▶ **WORK ITEM A**: In the algae thread, what percentage of the water did Gumby change every week?
▶ **WORK ITEM B**: Reproduce the part of the algae thread starting at "## Gumby (Aug" and ending at "buffered my pH/Kh.", substituting "green algae" for "brown algae".

Steve, are you fertilizing?


----------



## compton ass steve (Nov 12, 2004)

no , this was just my test run for plants, and they seemed to be doing well untill the algea


----------



## elTwitcho (Jun 22, 2004)

I would try fertilizing and seeinf if you can help your plants get the upper hand on the algae that way.


----------



## compton ass steve (Nov 12, 2004)

what do you recommend for fertilizing?


----------



## elTwitcho (Jun 22, 2004)

Look around at what your lfs has. Any "complete" fertilizer should be good, or an Iron supplement at the very least. If you see stuff like "Potassium" or the like, that's more advanced and you don't need to get into that just yet.


----------



## compton ass steve (Nov 12, 2004)

ok thanks twitch


----------



## compton ass steve (Nov 12, 2004)

its been a while since fertilizing, and it has not only not gotten better, but has gotten much worse... is there anything else i can possibly do, its now on the gravel and i have to remove it from the glass almost every day...any help?


----------



## Gumby (Aug 13, 2004)

compton ass steve said:


> its been a while since fertilizing, and it has not only not gotten better, but has gotten much worse... is there anything else i can possibly do, its now on the gravel and i have to remove it from the glass almost every day...any help?
> [snapback]940432[/snapback]​


Constant large water changes is what did the trick for me. At least thats what I think did it. I used to have brown algae all over my plants. I did 60-70% water changes every week, added the phosguard, started dosing with Flourish Excel, added CO2, and buffered my pH/Kh.

▶ **DATASET**:

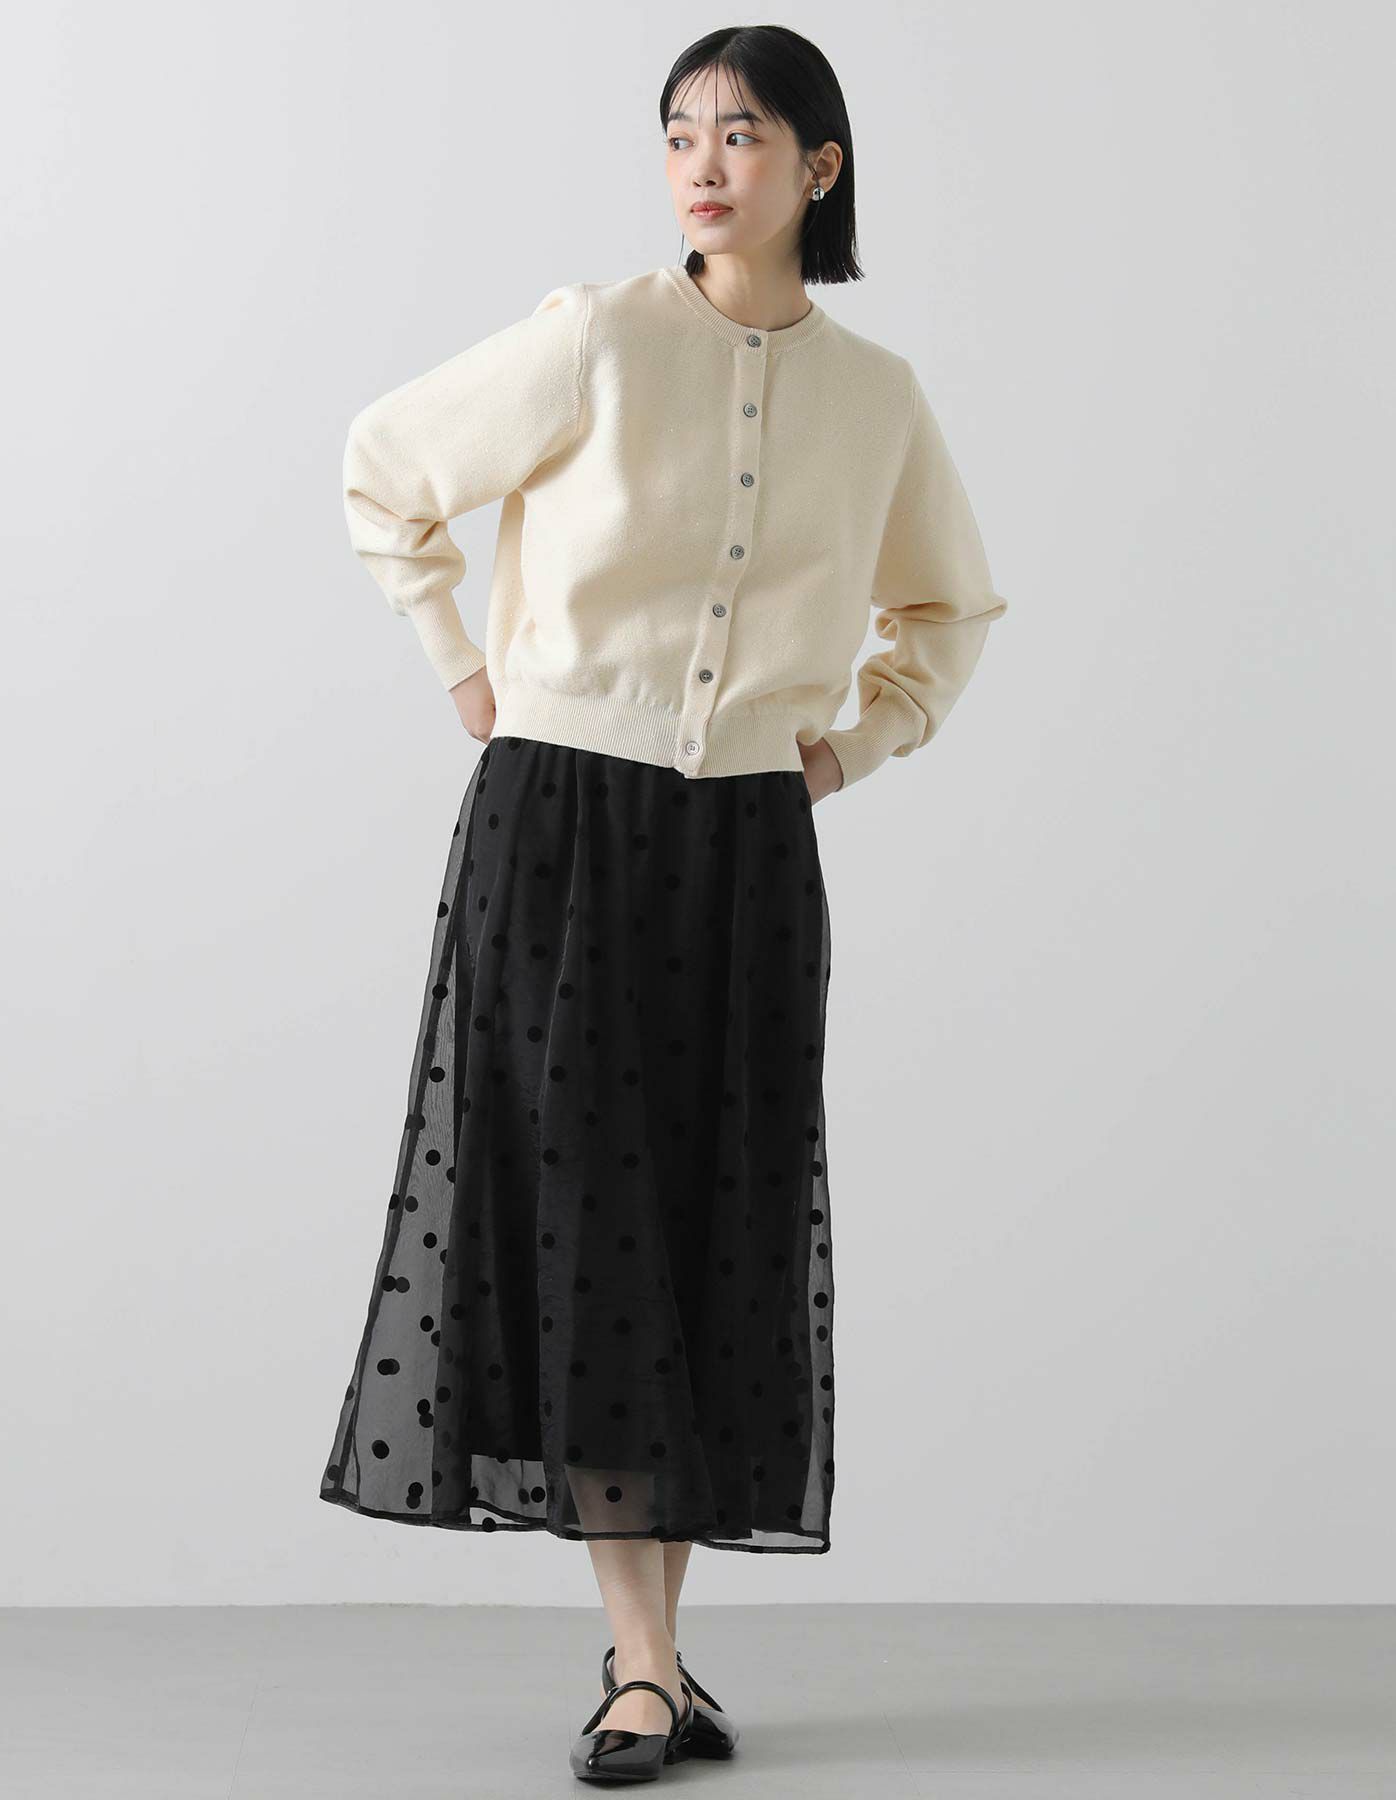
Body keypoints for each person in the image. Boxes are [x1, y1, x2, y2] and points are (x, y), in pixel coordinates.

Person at [317, 23, 1009, 1785]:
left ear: (819, 168)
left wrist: (844, 750)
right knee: (585, 1230)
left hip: (749, 847)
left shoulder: (877, 398)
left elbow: (949, 612)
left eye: (745, 134)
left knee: (709, 1229)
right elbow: (386, 465)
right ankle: (642, 1668)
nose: (706, 164)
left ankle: (660, 1670)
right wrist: (465, 670)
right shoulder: (599, 338)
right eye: (682, 132)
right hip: (560, 826)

▶ **EXERCISE ANSWER A**: 60-70%

▶ **EXERCISE ANSWER B**:
## Gumby (Aug 13, 2004)

compton ass steve said:


> its been a while since fertilizing, and it has not only not gotten better, but has gotten much worse... is there anything else i can possibly do, its now on the gravel and i have to remove it from the glass almost every day...any help?
> [snapback]940432[/snapback]​


Constant large water changes is what did the trick for me. At least thats what I think did it. I used to have green algae all over my plants. I did 60-70% water changes every week, added the phosguard, started dosing with Flourish Excel, added CO2, and buffered my pH/Kh.